When you reach the line below that has "Terri was a year...", start returning lines exactly, and stop after the line that has "geographic origin), collected"; skip the pictures.

☆ ☆ ☆ ☆

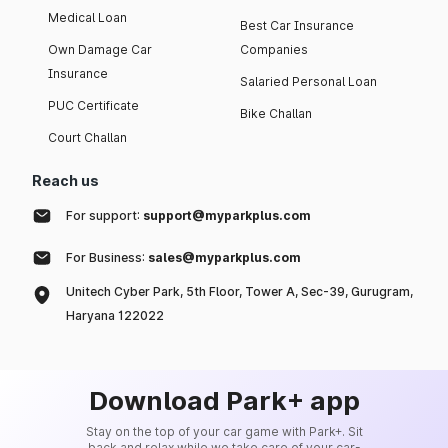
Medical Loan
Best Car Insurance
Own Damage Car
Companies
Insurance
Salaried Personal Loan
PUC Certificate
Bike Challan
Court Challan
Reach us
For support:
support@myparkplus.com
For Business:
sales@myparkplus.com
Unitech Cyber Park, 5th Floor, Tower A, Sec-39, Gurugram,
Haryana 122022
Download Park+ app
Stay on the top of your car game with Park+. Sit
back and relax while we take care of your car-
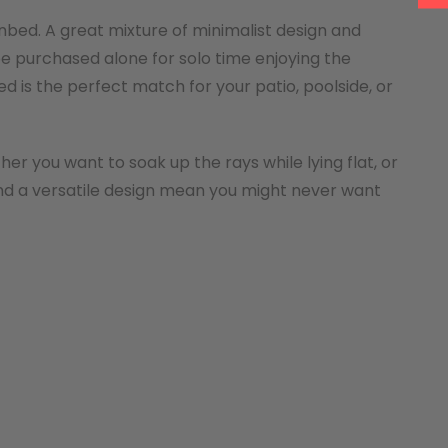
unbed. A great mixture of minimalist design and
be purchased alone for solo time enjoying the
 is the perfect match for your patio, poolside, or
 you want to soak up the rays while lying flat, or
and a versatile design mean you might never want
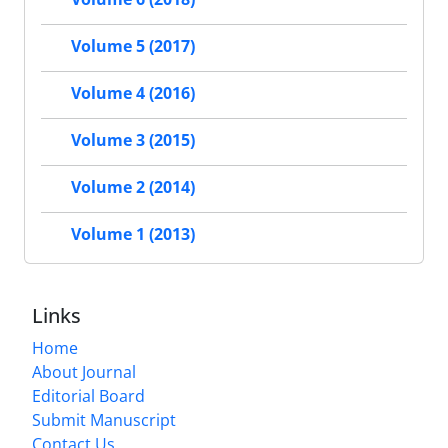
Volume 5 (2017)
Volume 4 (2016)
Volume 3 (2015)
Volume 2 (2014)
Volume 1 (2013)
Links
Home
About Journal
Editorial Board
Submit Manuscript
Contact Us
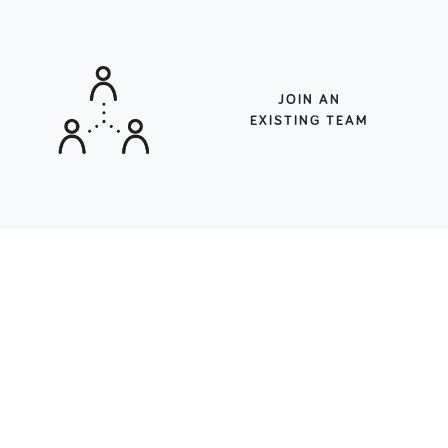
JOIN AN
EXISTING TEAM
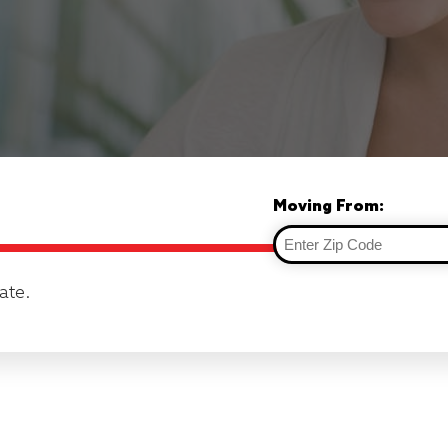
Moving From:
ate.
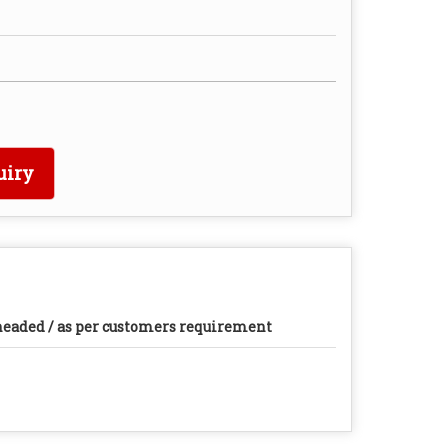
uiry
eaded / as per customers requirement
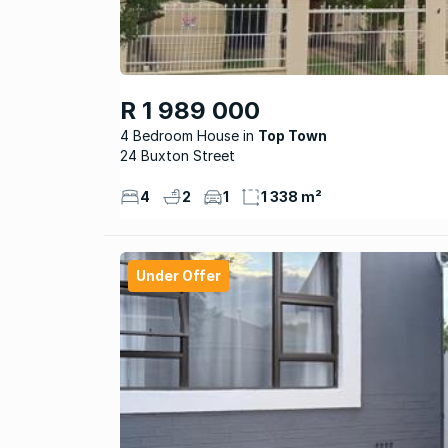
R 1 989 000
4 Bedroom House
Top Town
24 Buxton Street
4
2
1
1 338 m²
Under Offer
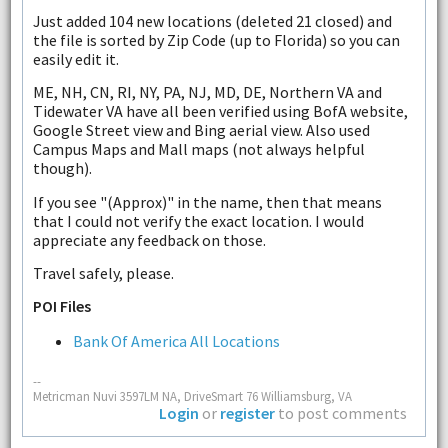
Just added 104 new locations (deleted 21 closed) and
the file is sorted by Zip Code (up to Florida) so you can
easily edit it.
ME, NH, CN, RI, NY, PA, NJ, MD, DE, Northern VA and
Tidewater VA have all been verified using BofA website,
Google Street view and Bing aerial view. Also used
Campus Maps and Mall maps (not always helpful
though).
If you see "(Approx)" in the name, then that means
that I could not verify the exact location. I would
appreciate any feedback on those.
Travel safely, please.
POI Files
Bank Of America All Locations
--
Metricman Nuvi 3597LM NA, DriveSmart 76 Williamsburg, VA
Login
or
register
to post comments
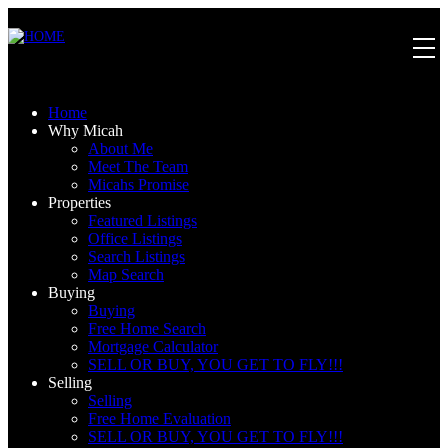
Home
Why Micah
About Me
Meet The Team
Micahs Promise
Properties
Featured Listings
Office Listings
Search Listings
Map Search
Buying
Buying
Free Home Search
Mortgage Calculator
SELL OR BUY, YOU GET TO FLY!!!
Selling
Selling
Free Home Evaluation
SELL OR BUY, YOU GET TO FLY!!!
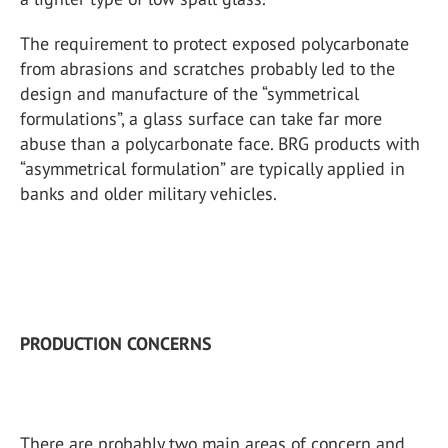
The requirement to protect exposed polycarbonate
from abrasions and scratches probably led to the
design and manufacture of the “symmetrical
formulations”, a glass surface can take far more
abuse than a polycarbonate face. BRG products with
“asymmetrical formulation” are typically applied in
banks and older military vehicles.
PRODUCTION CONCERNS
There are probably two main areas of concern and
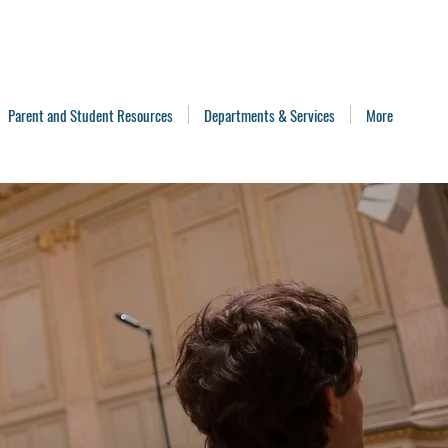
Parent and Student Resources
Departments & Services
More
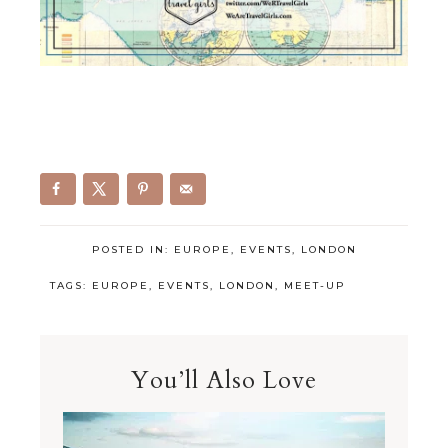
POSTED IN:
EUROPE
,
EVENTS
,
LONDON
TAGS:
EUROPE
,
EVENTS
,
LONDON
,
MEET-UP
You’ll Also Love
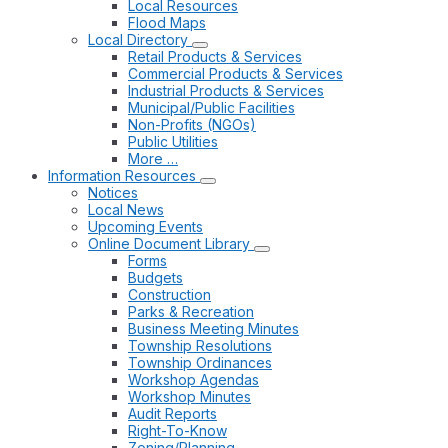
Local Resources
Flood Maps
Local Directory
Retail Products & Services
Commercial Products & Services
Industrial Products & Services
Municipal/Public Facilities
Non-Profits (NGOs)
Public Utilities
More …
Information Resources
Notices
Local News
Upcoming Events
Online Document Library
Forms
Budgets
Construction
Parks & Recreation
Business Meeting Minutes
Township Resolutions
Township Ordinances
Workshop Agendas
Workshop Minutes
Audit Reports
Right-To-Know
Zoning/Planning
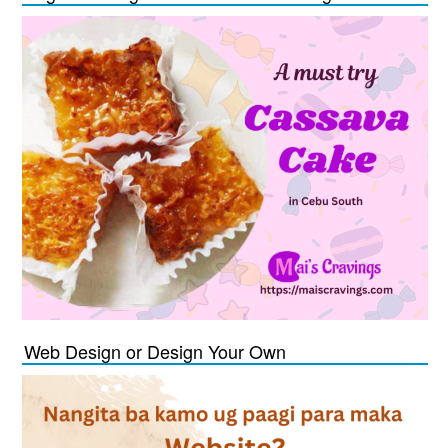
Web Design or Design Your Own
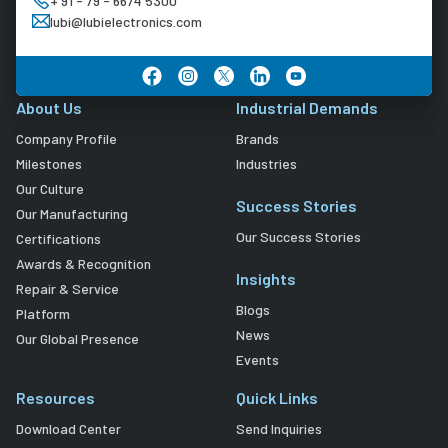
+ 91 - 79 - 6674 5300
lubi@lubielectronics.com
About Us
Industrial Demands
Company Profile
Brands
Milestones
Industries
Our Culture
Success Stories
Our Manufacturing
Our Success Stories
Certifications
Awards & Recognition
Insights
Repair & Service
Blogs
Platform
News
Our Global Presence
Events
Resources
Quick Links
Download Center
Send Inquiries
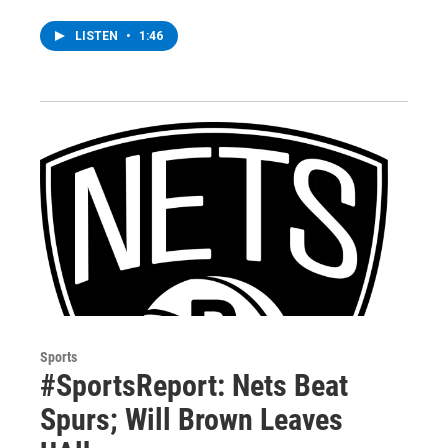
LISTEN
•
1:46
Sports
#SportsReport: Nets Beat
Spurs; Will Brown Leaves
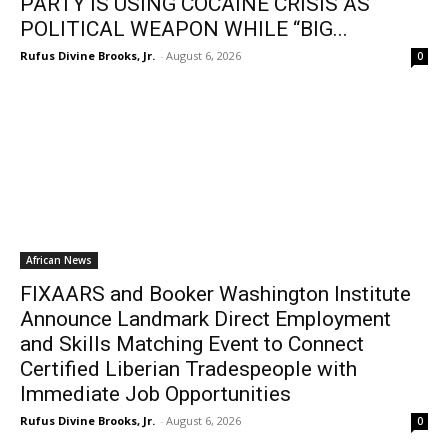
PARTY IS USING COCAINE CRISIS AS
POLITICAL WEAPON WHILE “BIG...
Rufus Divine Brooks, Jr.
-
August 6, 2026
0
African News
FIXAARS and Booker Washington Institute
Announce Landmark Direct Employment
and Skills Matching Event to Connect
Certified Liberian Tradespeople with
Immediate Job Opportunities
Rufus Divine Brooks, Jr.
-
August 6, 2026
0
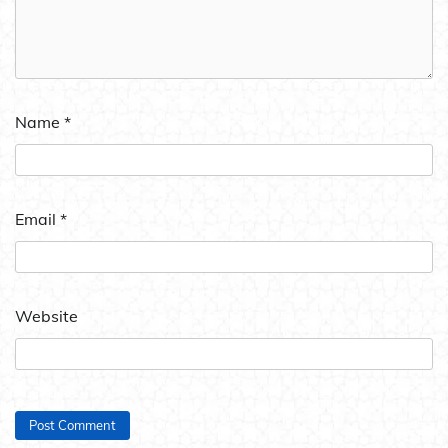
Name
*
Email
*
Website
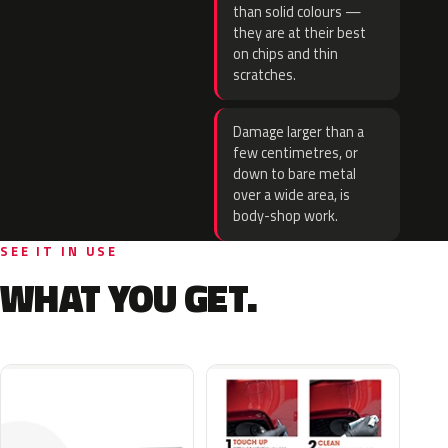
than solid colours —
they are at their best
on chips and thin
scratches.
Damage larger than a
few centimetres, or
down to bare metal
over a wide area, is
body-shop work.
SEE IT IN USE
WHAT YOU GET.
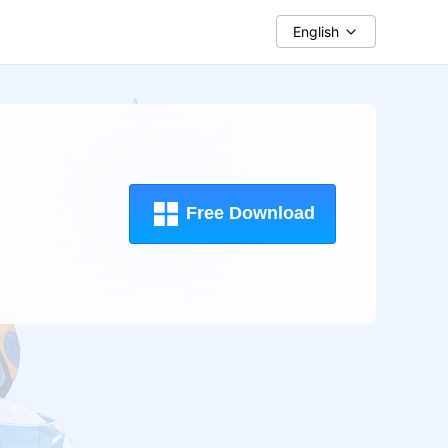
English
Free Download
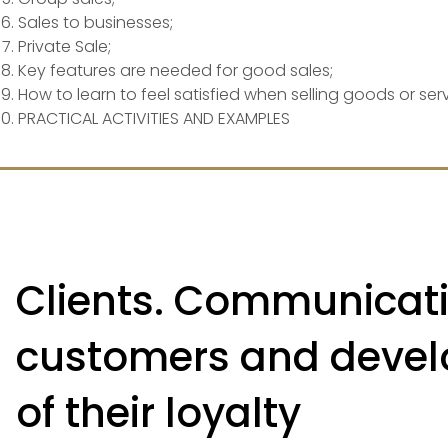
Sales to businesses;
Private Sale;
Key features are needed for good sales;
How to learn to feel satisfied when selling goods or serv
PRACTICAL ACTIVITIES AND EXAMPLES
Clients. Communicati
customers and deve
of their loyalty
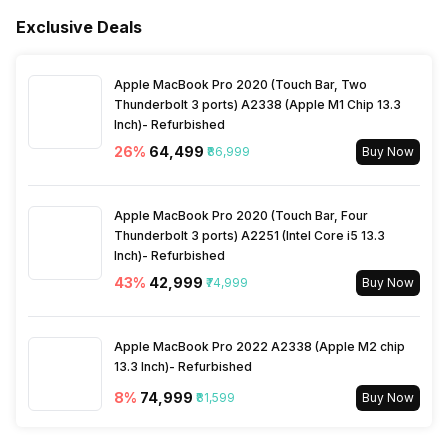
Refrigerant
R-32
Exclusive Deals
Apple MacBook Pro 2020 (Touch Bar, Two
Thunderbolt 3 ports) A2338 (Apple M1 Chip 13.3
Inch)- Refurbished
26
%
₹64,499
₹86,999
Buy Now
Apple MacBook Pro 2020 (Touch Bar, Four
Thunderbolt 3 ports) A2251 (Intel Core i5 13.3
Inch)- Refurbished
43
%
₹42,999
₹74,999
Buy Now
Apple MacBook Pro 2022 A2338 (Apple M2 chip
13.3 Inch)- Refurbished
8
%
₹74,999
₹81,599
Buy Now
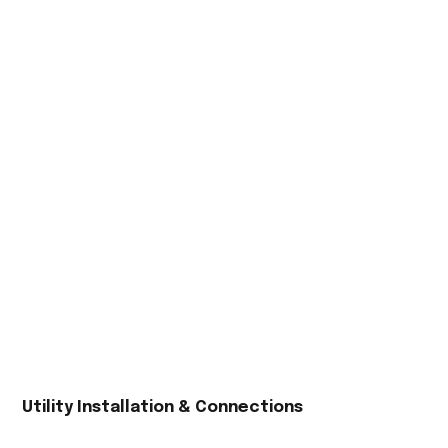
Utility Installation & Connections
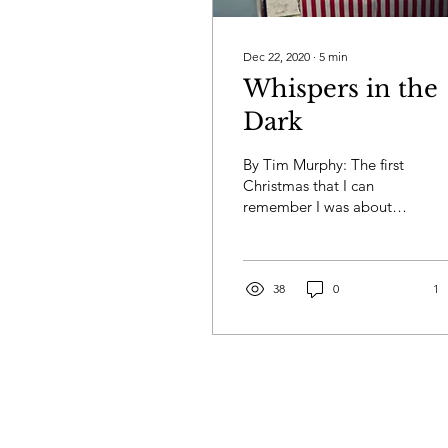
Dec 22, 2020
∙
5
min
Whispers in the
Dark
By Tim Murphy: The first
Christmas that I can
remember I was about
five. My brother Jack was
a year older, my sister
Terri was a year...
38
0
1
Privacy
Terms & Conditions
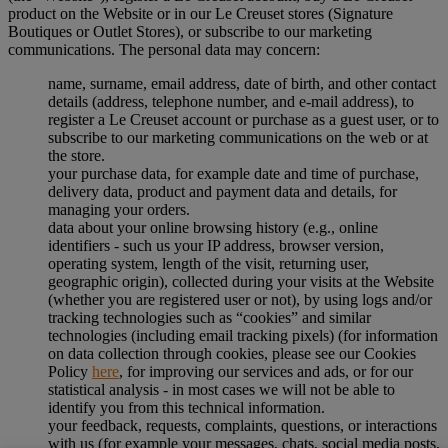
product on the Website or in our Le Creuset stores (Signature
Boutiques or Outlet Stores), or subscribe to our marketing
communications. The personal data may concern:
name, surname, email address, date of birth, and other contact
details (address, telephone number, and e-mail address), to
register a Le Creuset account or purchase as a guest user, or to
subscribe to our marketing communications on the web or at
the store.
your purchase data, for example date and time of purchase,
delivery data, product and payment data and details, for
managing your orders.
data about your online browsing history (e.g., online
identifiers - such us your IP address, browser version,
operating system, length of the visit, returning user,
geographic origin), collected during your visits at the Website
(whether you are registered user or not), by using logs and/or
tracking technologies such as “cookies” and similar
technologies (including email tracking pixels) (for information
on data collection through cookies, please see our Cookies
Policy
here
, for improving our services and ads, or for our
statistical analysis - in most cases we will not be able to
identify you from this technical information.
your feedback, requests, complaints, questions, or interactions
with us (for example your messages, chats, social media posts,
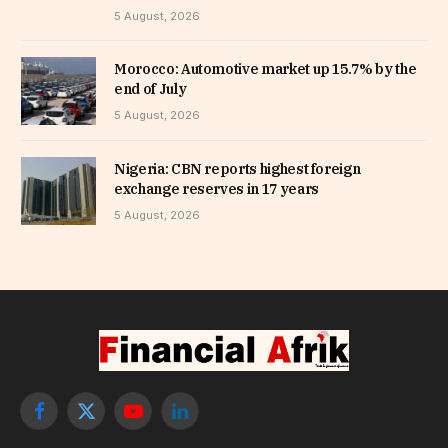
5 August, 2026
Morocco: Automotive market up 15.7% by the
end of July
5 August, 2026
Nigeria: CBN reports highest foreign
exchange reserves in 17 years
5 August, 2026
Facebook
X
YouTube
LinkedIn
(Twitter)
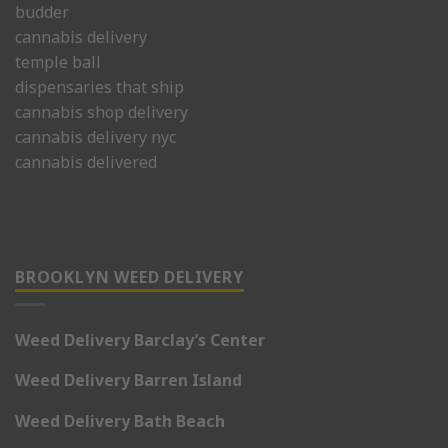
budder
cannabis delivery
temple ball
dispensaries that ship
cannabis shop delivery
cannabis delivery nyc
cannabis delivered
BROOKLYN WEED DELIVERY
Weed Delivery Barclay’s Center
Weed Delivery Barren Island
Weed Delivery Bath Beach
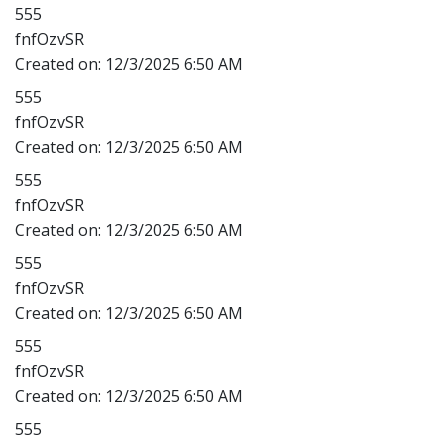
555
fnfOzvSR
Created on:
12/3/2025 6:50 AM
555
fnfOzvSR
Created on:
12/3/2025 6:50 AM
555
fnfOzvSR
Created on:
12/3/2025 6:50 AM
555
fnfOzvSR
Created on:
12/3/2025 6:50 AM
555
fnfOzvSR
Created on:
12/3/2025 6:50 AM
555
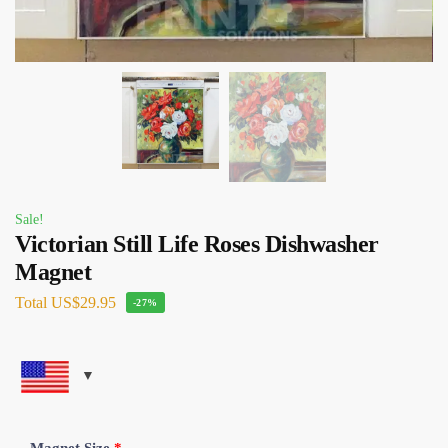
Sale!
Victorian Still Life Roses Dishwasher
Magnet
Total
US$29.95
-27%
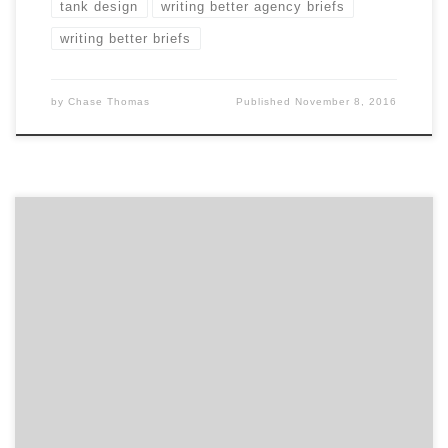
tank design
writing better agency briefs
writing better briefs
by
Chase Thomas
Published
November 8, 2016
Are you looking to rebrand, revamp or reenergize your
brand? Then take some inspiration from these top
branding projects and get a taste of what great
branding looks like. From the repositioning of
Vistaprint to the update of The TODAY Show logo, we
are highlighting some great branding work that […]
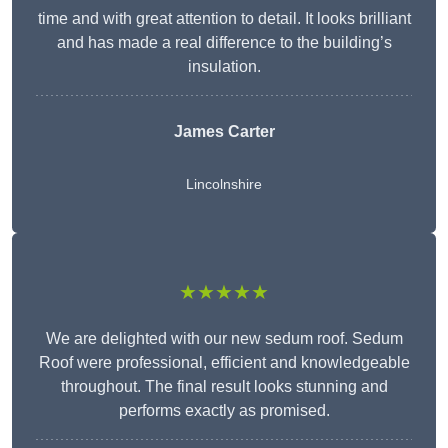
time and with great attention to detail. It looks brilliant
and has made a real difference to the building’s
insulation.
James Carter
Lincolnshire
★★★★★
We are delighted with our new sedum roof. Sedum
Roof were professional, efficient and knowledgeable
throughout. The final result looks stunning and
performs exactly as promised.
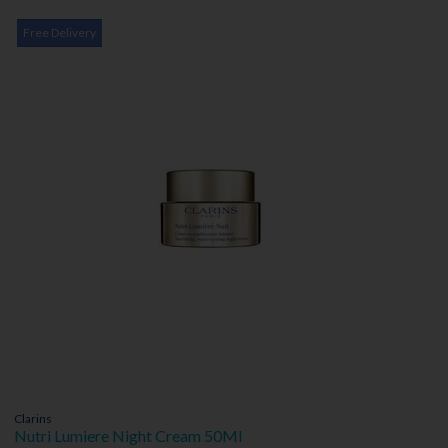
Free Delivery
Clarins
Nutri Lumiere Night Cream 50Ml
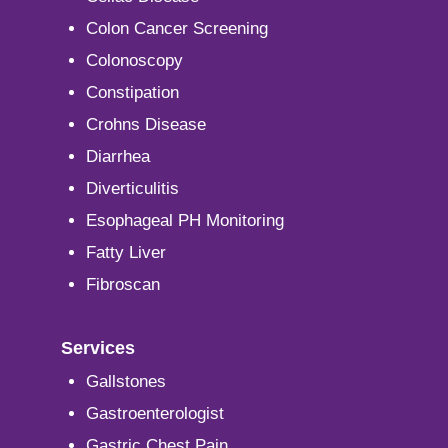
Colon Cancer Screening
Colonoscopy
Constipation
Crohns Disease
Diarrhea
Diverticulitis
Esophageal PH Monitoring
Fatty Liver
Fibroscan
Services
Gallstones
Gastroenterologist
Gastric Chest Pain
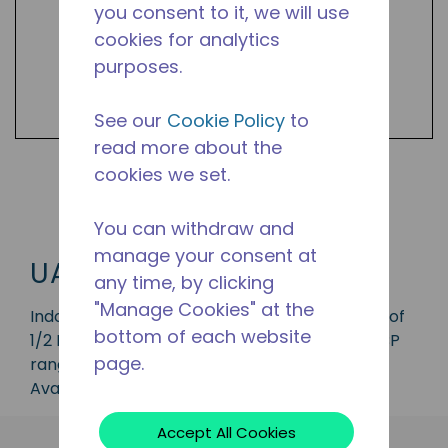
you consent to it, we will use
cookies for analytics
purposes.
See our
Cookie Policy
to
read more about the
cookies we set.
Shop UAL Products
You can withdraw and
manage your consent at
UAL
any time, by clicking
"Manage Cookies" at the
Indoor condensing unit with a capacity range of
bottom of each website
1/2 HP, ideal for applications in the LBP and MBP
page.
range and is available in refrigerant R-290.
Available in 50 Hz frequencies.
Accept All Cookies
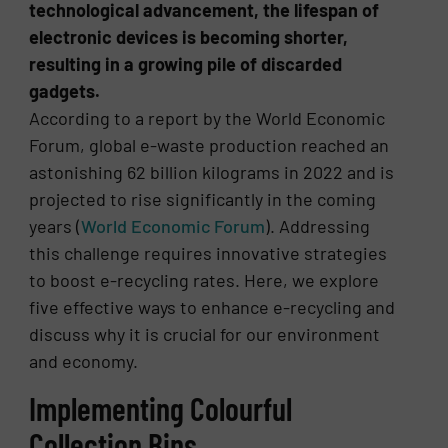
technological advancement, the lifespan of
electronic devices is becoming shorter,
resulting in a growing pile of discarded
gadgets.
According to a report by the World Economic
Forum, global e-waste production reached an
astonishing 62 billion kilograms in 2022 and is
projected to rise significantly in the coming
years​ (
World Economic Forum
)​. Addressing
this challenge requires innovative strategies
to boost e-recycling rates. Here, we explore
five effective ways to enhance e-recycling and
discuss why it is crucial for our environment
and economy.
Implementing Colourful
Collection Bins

☆ ☆ ☆ ☆

_TASK RESPONSE_
Terri was a year...
38
0
1
Privacy
Terms & Conditions
product on the Website or in our Le Creuset stores (Signature
Boutiques or Outlet Stores), or subscribe to our marketing
communications. The personal data may concern:
name, surname, email address, date of birth, and other contact
details (address, telephone number, and e-mail address), to
register a Le Creuset account or purchase as a guest user, or to
subscribe to our marketing communications on the web or at
the store.
your purchase data, for example date and time of purchase,
delivery data, product and payment data and details, for
managing your orders.
data about your online browsing history (e.g., online
identifiers - such us your IP address, browser version,
operating system, length of the visit, returning user,
geographic origin), collected during your visits at the Website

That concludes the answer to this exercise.